### RECORDS FOR THIS EXERCISE
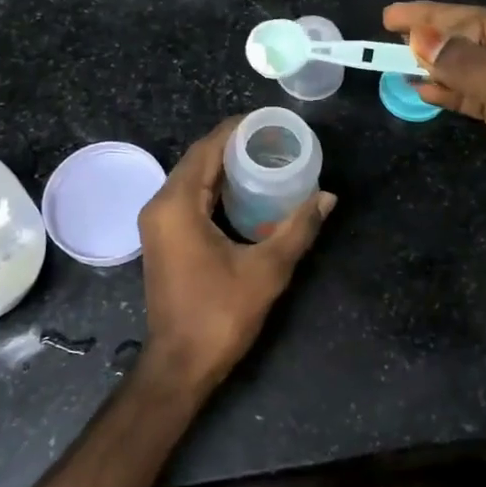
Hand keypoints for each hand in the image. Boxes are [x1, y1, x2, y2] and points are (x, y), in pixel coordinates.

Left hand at [136, 117, 335, 392]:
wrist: (180, 364)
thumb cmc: (220, 314)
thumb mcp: (267, 270)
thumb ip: (299, 228)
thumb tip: (327, 197)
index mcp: (177, 204)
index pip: (207, 148)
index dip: (237, 129)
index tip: (270, 121)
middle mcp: (160, 205)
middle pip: (198, 159)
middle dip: (233, 144)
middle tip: (274, 139)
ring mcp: (158, 223)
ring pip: (192, 177)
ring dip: (224, 165)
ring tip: (265, 157)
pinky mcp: (163, 238)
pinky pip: (188, 197)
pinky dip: (214, 187)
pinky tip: (245, 190)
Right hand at [384, 2, 485, 268]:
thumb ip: (471, 69)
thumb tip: (421, 37)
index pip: (484, 24)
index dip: (436, 21)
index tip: (392, 20)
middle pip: (478, 41)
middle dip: (435, 36)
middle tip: (388, 24)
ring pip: (477, 70)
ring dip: (440, 68)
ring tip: (394, 59)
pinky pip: (482, 98)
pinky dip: (454, 95)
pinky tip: (423, 90)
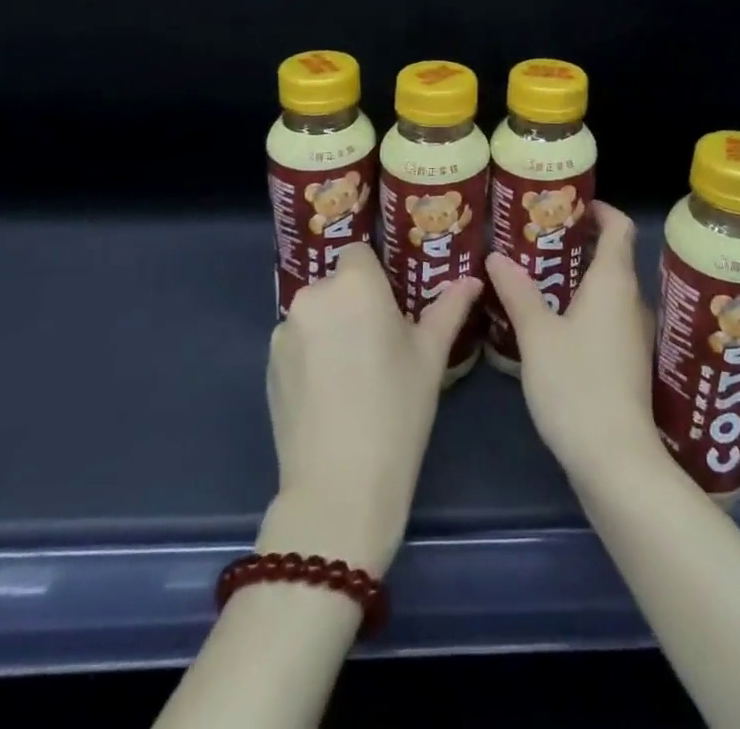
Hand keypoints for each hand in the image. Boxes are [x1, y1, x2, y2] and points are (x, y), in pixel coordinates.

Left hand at [256, 243, 480, 574]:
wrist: (339, 486)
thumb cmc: (397, 410)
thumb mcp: (430, 356)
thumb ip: (450, 308)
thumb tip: (472, 279)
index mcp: (355, 284)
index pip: (359, 252)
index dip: (375, 275)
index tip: (391, 305)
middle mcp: (314, 295)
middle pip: (336, 283)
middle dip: (354, 303)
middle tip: (378, 343)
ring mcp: (285, 330)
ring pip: (315, 313)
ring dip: (331, 328)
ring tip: (352, 373)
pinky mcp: (267, 364)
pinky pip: (296, 342)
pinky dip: (310, 355)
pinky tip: (328, 392)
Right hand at [485, 201, 660, 490]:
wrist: (616, 462)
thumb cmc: (577, 385)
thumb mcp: (537, 335)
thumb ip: (518, 292)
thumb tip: (497, 256)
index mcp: (614, 283)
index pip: (620, 228)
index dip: (601, 209)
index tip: (571, 203)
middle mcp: (631, 302)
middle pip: (613, 257)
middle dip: (579, 243)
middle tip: (539, 238)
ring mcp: (633, 336)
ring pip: (608, 291)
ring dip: (579, 278)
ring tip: (538, 275)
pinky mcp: (627, 364)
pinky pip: (606, 318)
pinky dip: (583, 307)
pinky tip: (552, 322)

### TASK INSTRUCTIONS
Once the pictures are removed, return the entries exactly as they stand.

### YOUR SOLUTION
Hand keypoints for each hand in the image. Boxes are [x1, y1, x2, y2] and points are (x, y), in pixel coordinates.

Left hand at [136, 117, 335, 392]:
wrist: (180, 364)
thumb cmc: (220, 314)
thumb mcp: (267, 270)
thumb ip: (299, 228)
thumb tip: (327, 197)
index mcp: (177, 204)
index pip: (207, 148)
index dip: (237, 129)
index tip: (270, 121)
middle mcp: (160, 205)
middle pip: (198, 159)
middle dip: (233, 144)
middle tip: (274, 139)
ring mcp: (158, 223)
ring pip: (192, 177)
ring dip: (224, 165)
ring tip: (265, 157)
pinky mcp: (163, 238)
pinky pip: (188, 197)
pinky dip: (214, 187)
pinky tip: (245, 190)
Right hand at [384, 2, 485, 268]:
thumb ip: (471, 69)
thumb tip: (421, 37)
index pip: (484, 24)
index dip: (436, 21)
index tip: (392, 20)
middle pip: (478, 41)
middle dip: (435, 36)
middle tip: (388, 24)
ring pip: (477, 70)
ring dip: (440, 68)
ring tip: (394, 59)
pinky pip: (482, 98)
pinky dip: (454, 95)
pinky tip: (423, 90)
Hand keypoints for each hand in the image. Boxes are [x1, y1, x2, y2] and points are (x, y), in pixel coordinates.

Left hand at [256, 243, 480, 574]:
wrist: (339, 486)
thumb cmc: (397, 410)
thumb mcp: (430, 356)
thumb ip: (450, 308)
thumb tip: (472, 279)
index mcp: (355, 284)
index pip: (359, 252)
index dip: (375, 275)
index tip: (391, 305)
middle mcp: (314, 295)
middle pip: (336, 283)
middle dip: (354, 303)
middle tip: (378, 343)
ring mcp: (285, 330)
ring pip: (315, 313)
ring dip: (331, 328)
ring tip: (352, 373)
pinky mcp: (267, 364)
pinky pip: (296, 342)
pinky dip: (310, 355)
pinky tip: (328, 392)
Right hand at [485, 201, 660, 490]:
wrist: (616, 462)
thumb cmc: (577, 385)
thumb mcp: (537, 335)
thumb ip: (518, 292)
thumb tip: (497, 256)
index mcp: (614, 283)
index pip: (620, 228)
index dip: (601, 209)
index tip: (571, 203)
middle mcp: (631, 302)
middle pip: (613, 257)
middle dip: (579, 243)
middle tip: (539, 238)
ring mcp: (633, 336)
ring pip: (608, 291)
ring dip: (579, 278)
ring tip: (538, 275)
pinky mcp: (627, 364)
pinky pip: (606, 318)
pinky dip: (583, 307)
pinky tip: (552, 322)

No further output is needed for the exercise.